Jeremiah Borlongan

Personal information
- Full name: Jeremiah Chabon Borlongan
- Date of birth: December 8, 1998 (age 27)
- Place of birth: Cagayan de Oro, Philippines
- Height: 1.68 m (5 ft 6 in)
- Position: Winger

Youth career
- Abba's Orchard School

College career
- Years: Team / Apps / (Gls)
- 2015–2020: University of the Philippines

Senior career*
- Years: Team / Apps / (Gls)
- 2021–2026: Cebu / 59 / (8)
- 2026: Manila Digger / 4 / (0)

International career^{‡}
- 2013: Philippines U15
- 2015–2016: Philippines U19 / 10 / (1)
- 2017–2019: Philippines U23 / 9 / (1)
- 2024: Philippines / 1 / (0)

= Jeremiah Borlongan =

Filipino footballer (born 1998)

Jeremiah Chabon "JB" Borlongan (born 8 December 1998) is a Filipino former professional footballer who played as a winger.

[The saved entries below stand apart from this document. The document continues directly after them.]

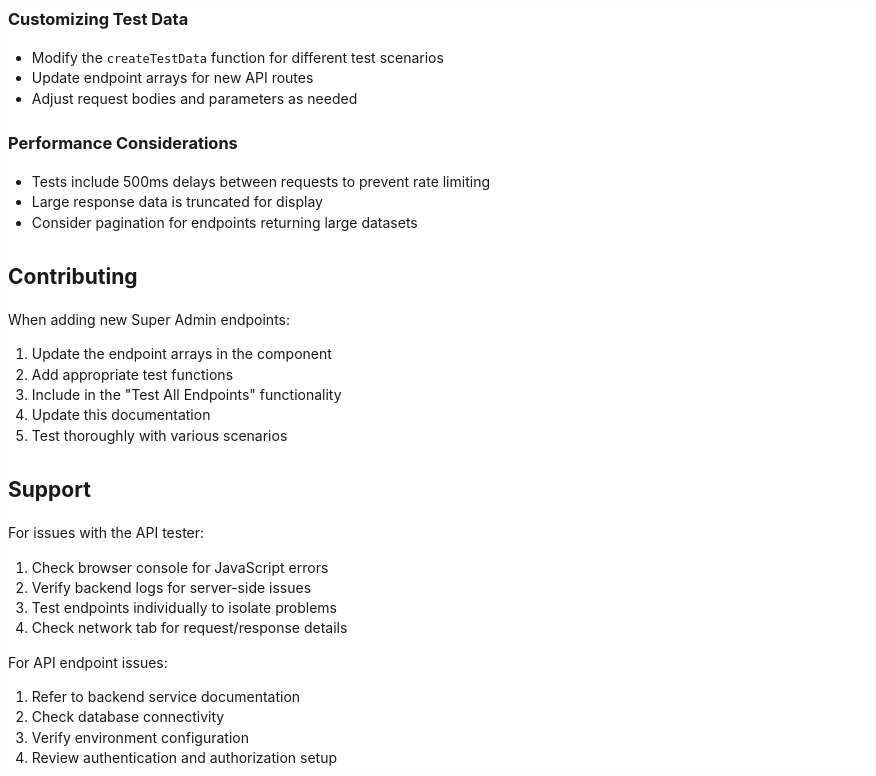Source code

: ### Customizing Test Data
- Modify the `createTestData` function for different test scenarios
- Update endpoint arrays for new API routes
- Adjust request bodies and parameters as needed

### Performance Considerations
- Tests include 500ms delays between requests to prevent rate limiting
- Large response data is truncated for display
- Consider pagination for endpoints returning large datasets

## Contributing

When adding new Super Admin endpoints:

1. Update the endpoint arrays in the component
2. Add appropriate test functions
3. Include in the "Test All Endpoints" functionality
4. Update this documentation
5. Test thoroughly with various scenarios

## Support

For issues with the API tester:
1. Check browser console for JavaScript errors
2. Verify backend logs for server-side issues
3. Test endpoints individually to isolate problems
4. Check network tab for request/response details

For API endpoint issues:
1. Refer to backend service documentation
2. Check database connectivity
3. Verify environment configuration
4. Review authentication and authorization setup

He represented the Philippines national team in 2024.

==Personal life==
Borlongan was born in Cagayan de Oro. He played youth football for Abba's Orchard School at age 10, and was also a member of the team dubbed the "Little Azkals", a group of gifted kids chosen to undergo special football training and form the eventual core of the Philippine Men's Football Team. The team was coached by coaches such as Anto Gonzales and Oliver Colina. His brother, Jethro, is also a footballer, and has also played for the various youth teams of the Philippines.

==Collegiate career==
In 2016, Borlongan played for the college football team of the University of the Philippines alongside future teammates Kintaro Miyagi, Ace Villanueva, and Daniel Gadia. In his freshman year, UP would go on to win their first title in 5 years, defeating Ateneo 4–1 in the UAAP Season 78 final. In his third year, UP won again, topping the table at the end of the regular season and defeating University of Santo Tomas 1–0 in the Season 80 Final. Aside from that, UP also won another collegiate tournament, the Ang Liga trophy. Borlongan was planning to play one more year with UP after graduating, but plans fell through after UAAP Season 82 was cancelled due to the COVID-19 pandemic.

==Club career==
===Dynamic Herb Cebu===
In 2021, Borlongan signed for Dynamic Herb Cebu, a newly-formed team that would start to compete in the 2021 Copa Paulino Alcantara. He would make his first appearance for the club in the opening game, a 1–0 loss to Stallion Laguna. Cebu officially joined the Philippines Football League a year later, and Borlongan scored his first goal for the club in a 2–1 win over Maharlika Manila in the 2022 edition of the Copa Paulino Alcantara. He would rack up 20 games, 4 goals, and 8 assists in his first full season with the club, after which they qualified for the 2023–24 edition of the AFC Cup.

==International career==
===Philippines U19===
After playing matches for the Azkals' U13 and U15 teams, Borlongan was called up for the Philippines' U19 squad for the 2015 AFF U-19 Youth Championship, making his debut in the opening match, a 2–1 win over Brunei. He would go on to play in the 2016 edition of the same championship and the 2018 AFC U-19 Championship qualifiers the next year.

===Philippines U23===
In 2017, he got his first call-up for the Philippines' U-23 team for the 2017 Southeast Asian Games in Cambodia, alongside some of his fellow UP teammates Christian Lapas and Marco Casambre. He made his debut in the opening game, subbing on for Dylan de Bruycker in a 2–0 win over Cambodia. He would go on to play in the 2019 AFF U-22 Youth Championship and in two editions of the qualifiers for the AFC U-23 Asian Cup. He scored his first goal in a 2–1 loss to Vietnam in the 2019 AFF Championship. His last tournament representing the team was the 2019 SEA Games held in his home country the Philippines.

===Philippines===
In November 2022, after his recent performances for Cebu, Borlongan was included in the preliminary pool for the Philippines for the upcoming 2022 AFF Championship alongside teammates Daniel Gadia and Ace Villanueva, but didn't make the final roster.

In August 2024, Borlongan was not initially part of the roster for the 2024 Merdeka Tournament but eventually got called up alongside Sandro Reyes to replace injured Oskari Kekkonen and Jesse Curran. He made his senior national team debut in the 82nd minute of the match against Malaysia, where he replaced Alex Monis.